* JOB ITEM: Copy out every line of text in the following material word for word, and leave the pictures out of your answer.
--
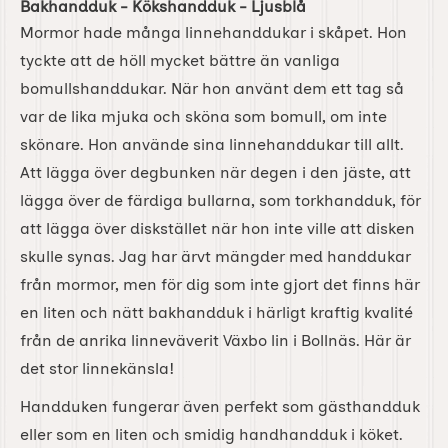
Bakhandduk - Kökshandduk - Ljusblå
Mormor hade många linnehanddukar i skåpet. Hon
tyckte att de höll mycket bättre än vanliga
bomullshanddukar. När hon använt dem ett tag så
var de lika mjuka och sköna som bomull, om inte
skönare. Hon använde sina linnehanddukar till allt.
Att lägga över degbunken när degen i den jäste, att
lägga över de färdiga bullarna, som torkhandduk, för
att lägga över diskstället när hon inte ville att disken
skulle synas. Jag har ärvt mängder med handdukar
från mormor, men för dig som inte gjort det finns här
en liten och nätt bakhandduk i härligt kraftig kvalité
från de anrika linneväverit Växbo lin i Bollnäs. Här är
det stor linnekänsla!
Handduken fungerar även perfekt som gästhandduk
eller som en liten och smidig handhandduk i köket.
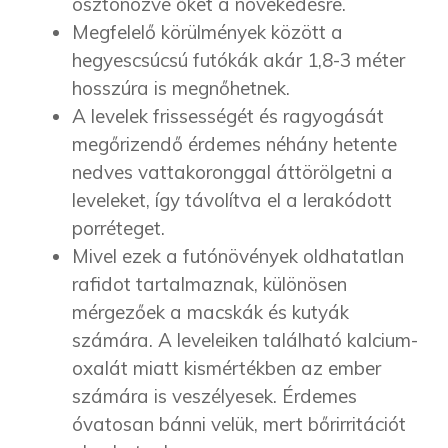
ösztönözve őket a növekedésre.
Megfelelő körülmények között a
hegyescsúcsú futókák akár 1,8-3 méter
hosszúra is megnőhetnek.
A levelek frissességét és ragyogását
megőrizendő érdemes néhány hetente
nedves vattakoronggal áttörölgetni a
leveleket, így távolítva el a lerakódott
porréteget.
Mivel ezek a futónövények oldhatatlan
rafidot tartalmaznak, különösen
mérgezőek a macskák és kutyák
számára. A leveleiken található kalcium-
oxalát miatt kismértékben az ember
számára is veszélyesek. Érdemes
óvatosan bánni velük, mert bőrirritációt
--
* OUTPUT FOR THIS EXERCISE:
Bakhandduk - Kökshandduk - Ljusblå
Mormor hade många linnehanddukar i skåpet. Hon
tyckte att de höll mycket bättre än vanliga
bomullshanddukar. När hon använt dem ett tag så
var de lika mjuka och sköna som bomull, om inte
skönare. Hon använde sina linnehanddukar till allt.
Att lägga över degbunken när degen i den jäste, att
lägga över de färdiga bullarna, som torkhandduk, för
att lägga över diskstället när hon inte ville att disken
skulle synas. Jag har ärvt mängder med handdukar
från mormor, men för dig som inte gjort det finns här
en liten och nätt bakhandduk i härligt kraftig kvalité
från de anrika linneväverit Växbo lin i Bollnäs. Här är
det stor linnekänsla!
Handduken fungerar även perfekt som gästhandduk
eller som en liten och smidig handhandduk i köket.
ösztönözve őket a növekedésre.
Megfelelő körülmények között a
hegyescsúcsú futókák akár 1,8-3 méter
hosszúra is megnőhetnek.
A levelek frissességét és ragyogását
megőrizendő érdemes néhány hetente
nedves vattakoronggal áttörölgetni a
leveleket, így távolítva el a lerakódott
porréteget.
Mivel ezek a futónövények oldhatatlan
rafidot tartalmaznak, különösen
mérgezőek a macskák és kutyák
számára. A leveleiken található kalcium-
oxalát miatt kismértékben az ember
számára is veszélyesek. Érdemes
óvatosan bánni velük, mert bőrirritációt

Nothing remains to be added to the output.